= Operation Feed the Nation =

Nigerian agricultural extension and mobilization program

Operation Feed the Nation was a national agricultural extension and mobilization program instituted by the military government of Nigeria in 1976 as a measure to achieve self sufficiency in food crop production and inspire a new generation to return to farming.

== Background ==
In colonial era, integration of Nigeria into the world economy was driven by the production of cash crops such as palm oil, cocoa and groundnut and the initial official intervention programmes concentrated on cash crops. A resulting interest in innovation and entrepreneurship helped increase production of such crops. However, a larger number of small subsistence farms across the country produced majority of the food crops for local consumption. The farmers largely in the rural areas sold their surplus produce in feeding the nation. But by the early 1960s, many of the smaller farms were not profitable, leaving their own farms to lie fallow for months, the farmers supplemented income by working on farms producing export crops, in addition, a new generation of educated youth moved to the urban areas to look for paid employment. Between 1965 and 1970, per capital food production was stagnant. In the mid-1970s, the aftermath of a drought in the sahel region, stagnant crop production and an oil boom led to the increase food prices and importation of food crops. Food importation also shifted the food taste of an increasing urban class from locally produced crops to imported food such as rice and wheat, making Nigeria more dependent on food importation to feed the urban household. Government soon sought ways to curtail importation and rising food prices and promote a back to earth mobilization programme.

== The programme ==
The Federal Military Government of Nigeria launched the Operation ‘Feed the Nation’ Programme (OFN), as a result of the chronic inability of the agricultural sector of the economy to satisfy the food needs of the country, there was hope for a revival of interest in agriculture.
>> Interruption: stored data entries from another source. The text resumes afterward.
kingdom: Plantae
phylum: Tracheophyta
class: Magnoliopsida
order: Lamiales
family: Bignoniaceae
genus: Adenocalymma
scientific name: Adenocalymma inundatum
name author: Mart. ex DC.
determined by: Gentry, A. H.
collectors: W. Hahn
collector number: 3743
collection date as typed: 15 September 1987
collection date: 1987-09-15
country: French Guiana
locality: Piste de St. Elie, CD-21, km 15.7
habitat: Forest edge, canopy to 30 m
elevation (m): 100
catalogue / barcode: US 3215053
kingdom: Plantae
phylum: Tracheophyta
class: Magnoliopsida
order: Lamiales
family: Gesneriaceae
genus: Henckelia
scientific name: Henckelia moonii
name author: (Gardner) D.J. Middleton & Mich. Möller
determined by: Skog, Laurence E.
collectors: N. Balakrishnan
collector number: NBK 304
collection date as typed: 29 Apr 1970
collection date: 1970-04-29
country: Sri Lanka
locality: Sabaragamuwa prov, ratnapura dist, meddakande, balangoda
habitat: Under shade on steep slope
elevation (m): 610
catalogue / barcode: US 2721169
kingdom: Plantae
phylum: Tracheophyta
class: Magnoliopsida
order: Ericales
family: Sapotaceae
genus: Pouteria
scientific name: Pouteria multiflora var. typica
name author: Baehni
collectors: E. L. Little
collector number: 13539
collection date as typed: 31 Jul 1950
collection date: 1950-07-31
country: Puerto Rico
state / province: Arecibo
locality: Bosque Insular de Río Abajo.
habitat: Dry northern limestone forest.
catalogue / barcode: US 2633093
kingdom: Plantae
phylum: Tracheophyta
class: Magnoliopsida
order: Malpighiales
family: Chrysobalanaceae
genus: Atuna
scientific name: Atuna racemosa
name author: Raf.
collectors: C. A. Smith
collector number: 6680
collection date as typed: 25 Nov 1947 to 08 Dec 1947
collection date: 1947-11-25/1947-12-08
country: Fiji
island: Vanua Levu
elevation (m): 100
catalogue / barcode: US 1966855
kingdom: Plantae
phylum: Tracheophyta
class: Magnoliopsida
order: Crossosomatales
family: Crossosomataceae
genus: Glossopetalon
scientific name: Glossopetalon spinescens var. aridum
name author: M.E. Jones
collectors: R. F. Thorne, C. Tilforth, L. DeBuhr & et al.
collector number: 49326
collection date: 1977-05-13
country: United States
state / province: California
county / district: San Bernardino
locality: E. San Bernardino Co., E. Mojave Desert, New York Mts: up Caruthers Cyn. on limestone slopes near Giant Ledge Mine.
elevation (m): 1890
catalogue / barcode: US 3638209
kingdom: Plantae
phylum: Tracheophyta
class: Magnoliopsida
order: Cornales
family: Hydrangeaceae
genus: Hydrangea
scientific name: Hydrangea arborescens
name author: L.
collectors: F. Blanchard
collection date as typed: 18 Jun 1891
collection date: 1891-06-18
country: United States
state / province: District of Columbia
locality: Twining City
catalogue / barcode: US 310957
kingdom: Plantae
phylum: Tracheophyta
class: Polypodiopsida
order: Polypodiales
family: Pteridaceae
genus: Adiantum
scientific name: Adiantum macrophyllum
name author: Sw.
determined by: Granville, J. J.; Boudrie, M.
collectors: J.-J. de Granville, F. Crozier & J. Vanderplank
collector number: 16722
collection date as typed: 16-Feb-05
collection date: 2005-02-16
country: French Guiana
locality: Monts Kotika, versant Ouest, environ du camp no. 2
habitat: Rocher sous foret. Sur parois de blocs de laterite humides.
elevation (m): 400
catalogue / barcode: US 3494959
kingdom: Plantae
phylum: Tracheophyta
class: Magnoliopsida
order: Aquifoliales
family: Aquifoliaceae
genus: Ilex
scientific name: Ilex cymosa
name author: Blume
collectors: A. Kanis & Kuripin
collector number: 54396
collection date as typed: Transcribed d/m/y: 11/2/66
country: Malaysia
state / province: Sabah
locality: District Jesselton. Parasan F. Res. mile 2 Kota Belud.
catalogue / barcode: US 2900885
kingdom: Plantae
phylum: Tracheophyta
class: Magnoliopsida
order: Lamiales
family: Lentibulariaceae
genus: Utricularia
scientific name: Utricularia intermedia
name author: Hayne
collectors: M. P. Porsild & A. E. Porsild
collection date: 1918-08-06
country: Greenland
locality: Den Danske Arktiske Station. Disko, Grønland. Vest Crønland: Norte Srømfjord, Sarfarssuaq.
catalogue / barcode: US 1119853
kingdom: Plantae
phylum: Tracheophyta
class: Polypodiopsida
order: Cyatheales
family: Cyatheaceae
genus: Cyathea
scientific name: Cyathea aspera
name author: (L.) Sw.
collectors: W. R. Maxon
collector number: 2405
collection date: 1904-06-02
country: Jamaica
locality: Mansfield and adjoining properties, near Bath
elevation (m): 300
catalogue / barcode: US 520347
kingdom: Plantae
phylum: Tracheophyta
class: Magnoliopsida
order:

During the presentation of the 1976 budget, then head of state, General Obasanjo announced a proposed policy similar to a back to earth movement tagged Operation Feed the Nation, the programme was formally launched in May 1976 and in following months, appeals were directed to high schools, colleges and institutions to become self reliant in food production by growing their own produce and selling the surplus. Biology and agriculture teachers in secondary schools took a crash course in farming in order to include it as part of their curriculum and secondary school students were advised to work on farmers during extended vacations.

Apart from extensive publicity given to farming, government involvement included extension services, subsidized fertilizer distribution and an interest to increase commercial farming by large scale farmers. Aircraft were acquired to spray pesticides, poultry chicks were distributed to farmers. In addition, the government acquired large tracts of land to establish agricultural estates whereby plots were to be leased to farmers who receive extension support from the government.

The movement to increase entrepreneurship in the sector also involved a government mandate to the Nigerian Agriculture and Cooperative Bank to increase lending to farmers and agricultural credit scheme was initiated by the government.

In spite of a mass mobilization campaign to return to farming and focus on agricultural entrepreneurship, five years after, food production was still lagging behind population growth. A new administration again launched a new programme, Green Revolution to replace Operation Feed the Nation.